Kevin Yin is a doctoral candidate in economics at the University of California, Berkeley. He was previously a research fellow at Yale University.

Rich Kruger, the CEO of Suncor, has signalled a retreat from energy transition projects to refocus on its core oil sands business. These comments are the latest indicator that Canada’s incentives for companies to develop their green capacities are insufficient.

Mr. Kruger’s remarks come on the heels of many large oil and gas companies recentering their strategies around non-renewables. Shareholders applauded British Petroleum for walking back their environmental, social and governance (ESG) objectives this year. Shell capped its low-carbon expenditures and stated it will not accept sustainability alone in exchange for lower returns. Suncor itself sold off many of its wind and solar assets last year. One can bemoan their lack of altruism but the fact is these are private companies with responsibilities to their shareholders. Fossil fuels remain much more lucrative.

Wind and solar are becoming cheaper. However, it is a leap of economic logic to argue that falling costs necessarily beckon a speedy transition. Production can be low cost without being profitable because there is still revenue to consider. How much you can sell for has as much to do with your competition as it does with your production costs. The hydrocarbon industries – i.e. oil, natural gas and coal – require a level of initial capital and infrastructure far beyond that of renewable energy, for exploration, drilling and processing. This keeps competitors out, and thus profits high, particularly in a climate of high fuel prices. The same is not true for renewable electricity markets. As a result, the internal rates of return on fossil fuel investments are 10 to 15 per cent, around double that of renewable investments.

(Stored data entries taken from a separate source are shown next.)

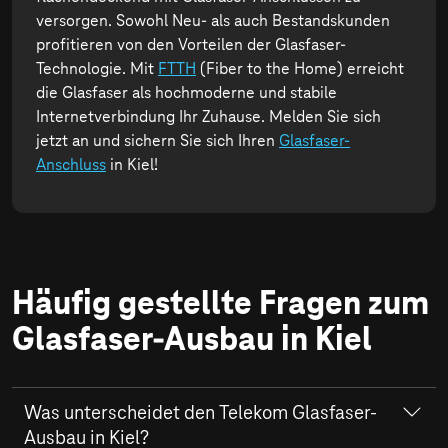
versorgen. Sowohl Neu- als auch Bestandskunden
profitieren von den Vorteilen der Glasfaser-
Technologie. Mit
FTTH
(Fiber to the Home) erreicht
die Glasfaser als hochmoderne und stabile
Internetverbindung Ihr Zuhause. Melden Sie sich
jetzt an und sichern Sie sich Ihren
Glasfaser-
Anschluss
in Kiel!
Häufig gestellte Fragen zum
Glasfaser-Ausbau in Kiel
Was unterscheidet den Telekom Glasfaser-
Ausbau in Kiel?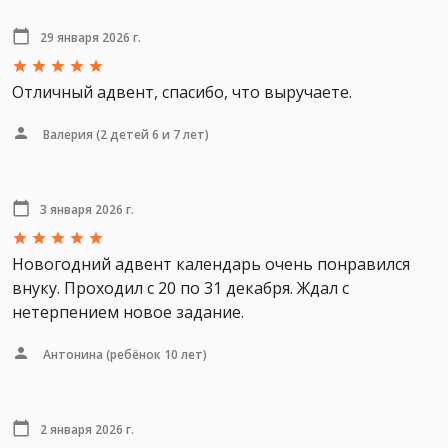
29 января 2026 г.
Отличный адвент, спасибо, что выручаете.
Валерия
(2 детей 6 и 7 лет)
3 января 2026 г.
Новогодний адвент календарь очень понравился
внуку. Проходил с 20 по 31 декабря. Ждал с
нетерпением новое задание.
Антонина
(ребёнок 10 лет)
2 января 2026 г.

The existing incentives are laudable but neither broad enough nor generous enough to address this gap. On many metrics, Canada still falls well behind the United States. Current Canadian tax credits reward investment in better tech but they do not reward production. Not only does such an omission leave our existing green producers at the mercy of U.S. competitors, which are buttressed by the Inflation Reduction Act’s production subsidies, it also fails to incentivize precisely the kinds of investments that hydrocarbon companies are willing to make.

As oil and gas executives have explained in the past, their expertise is better suited to purchasing existing farms and selling the electricity, not for developing cutting-edge windmills and solar panels. Ottawa feels that production credits would not make production more efficient over time. But it would make present methods more economical and both initiatives are important. We have large companies with deep pockets that are positioned to be producers rather than inventors, a crucial role our policies do not seem to value.

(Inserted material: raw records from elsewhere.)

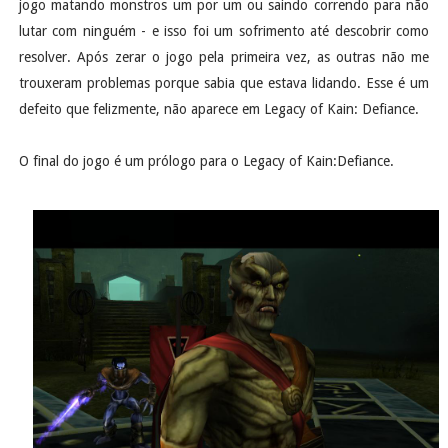
jogo matando monstros um por um ou saindo correndo para não
lutar com ninguém - e isso foi um sofrimento até descobrir como
resolver. Após zerar o jogo pela primeira vez, as outras não me
trouxeram problemas porque sabia que estava lidando. Esse é um
defeito que felizmente, não aparece em Legacy of Kain: Defiance.
O final do jogo é um prólogo para o Legacy of Kain:Defiance.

Nor has the Canadian business environment been a fertile ground for green energy development as of late. Alberta’s processing of applications to construct solar and wind farms, which once took months, has now been paused altogether. Such a volatile and confusing policy regime is a surefire way to spook investors in an industry already hobbled by unattractive profits. Other provinces lack the sensible power purchase agreement contracts (PPAs) that only Alberta offers, where companies can buy renewably sourced electricity directly from producers and offset their energy bills from other sources. It is another area where the United States excels and Canada is playing catch-up. Such a minor contractual innovation would unleash significant demand on the market for renewables and add a customer base for renewable-curious oil companies.

These policies would bring Canada closer to being on par with the United States but even par may not be enough. After all, British Petroleum and Shell, which have significant operations in the U.S., shifted away from renewables despite more generous offerings south of the border. More painful adjustments may be necessary.

Canada might consider slowly shifting the billions it provides in explicit and implicit oil and gas subsidies toward more generous clean credits. The government could double down on demand-side incentives that drive consumers toward solar and wind, which would be more politically marketable than taxes and economically equivalent. Another option is to allow for greater market concentration in renewables in exchange for enforceable transition commitments. Most of these would not be desirable under normal circumstances but the alternative is a Faustian bargain.

As long as green energy remains less profitable than oil and natural gas, Ottawa and the provinces will have to make up that shortfall with strong financial and bureaucratic incentives. This is critical both to preserve the competitiveness of our energy sector in the long run and to reduce carbon dioxide emissions.

The fact that Suncor is refocusing on its traditional oil sands operations should not be thought of as a company reneging on its green commitments, but rather a failure of the incentive ecosystem to bring those commitments to fruition.